To combat isolation, Cooks and the O&M team organize events that bring students and families together. From a beeping egg hunt at Easter to Baby’s Day Out for infants and toddlers with visual impairments, these gatherings give students a space to practice skills and feel a sense of belonging.
“We want our students to be in a room and think, ‘I am not alone. There are other people like me, and we’re all figuring this out together,’” Cooks said. “When they meet peers who use canes, who advocate for themselves, who are proud of who they are—that changes everything.”
A big part of Cooks’ work is focused on teaching students to protect their autonomy. She runs roleplay scenarios where students practice what to say when someone grabs their arm without asking, moves their cane, or speaks to an adult instead of to them. Cooks said that students practice phrases such as “please don’t touch me without asking” or “talk to me directly” to assert a sense of autonomy and claim recognition from others.
However, her advocacy extends beyond students to the broader community. She urges adults to start with respect and communication when interacting with someone who is blind.
“When you walk into a room, make sure that you greet the person there, or let them know that you’re there,” she advised. “Always introduce yourself, and always ask if you can touch their cane or their body or their guide dog.”
Cooks has also become an advocate for early mobility. Working with infants, she saw that many blind babies were late to crawl because they are carried to where they want to go. She went searching for a solution and discovered Crawligator, a tummy-time mobility device originally designed for babies with flat head syndrome. She immediately recognized its potential for her students.
“For blind children, the world only exists through touch. The Crawligator helps them get into a crawling position so they can independently explore their environment,” she explained. “It’s opening up not only a door to them being mobile, but to their vocabulary.” A partnership with Crawligator founder Stacey Kohler has brought the device to nearly 30 Dallas families, with plans for larger sizes and wider distribution.

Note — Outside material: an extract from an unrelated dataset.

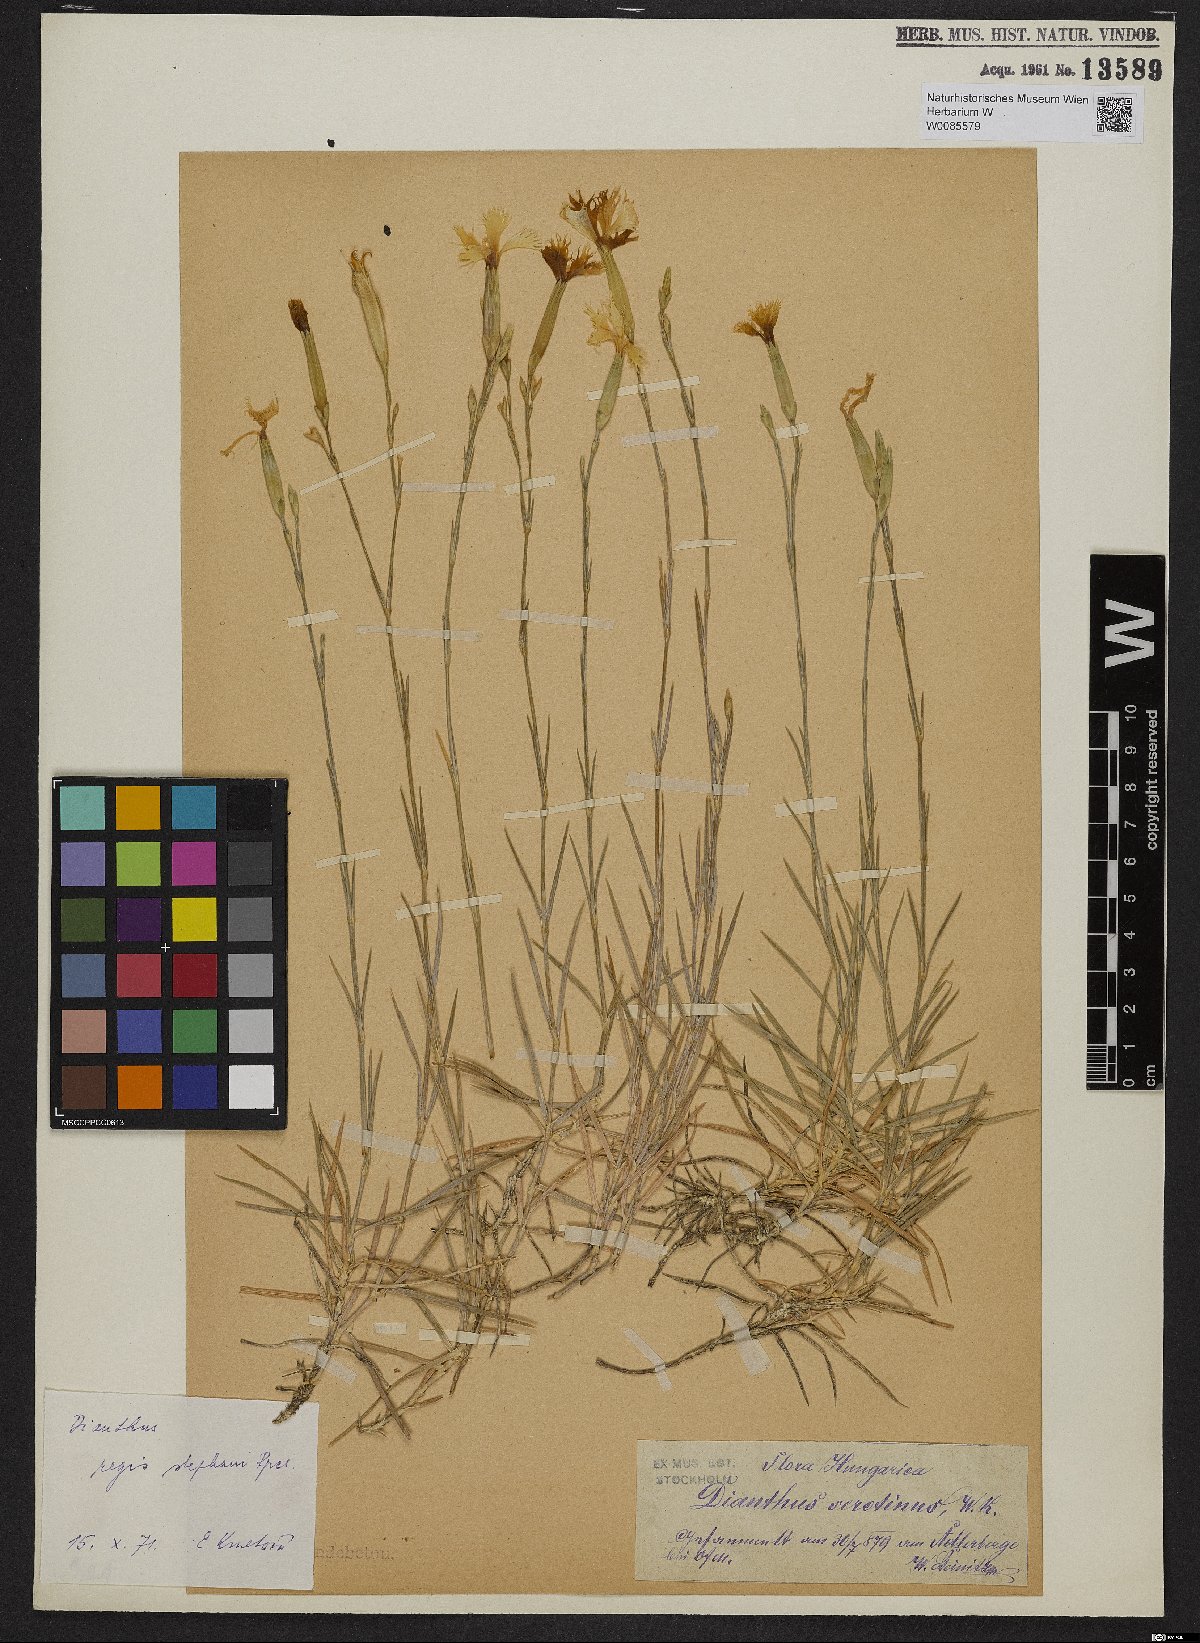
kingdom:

Despite the long drives between 46 campuses and the constant juggling of schedules, Cooks remains energized by the moments most people never see: a student who finally trusts the cane enough to walk at a normal pace, a family who stops hovering and starts cheering, a young adult who texts to say they made it to college orientation on their own.
To her, mobility isn’t just about getting from point A to point B; it’s about access to education, employment, friendships, and full participation in life.
“Those victories might look small to someone else,” Cooks said, “but they’re everything to us. “Our students’ vision may be limited,” she said, “but their direction, their dreams, and their future are not.”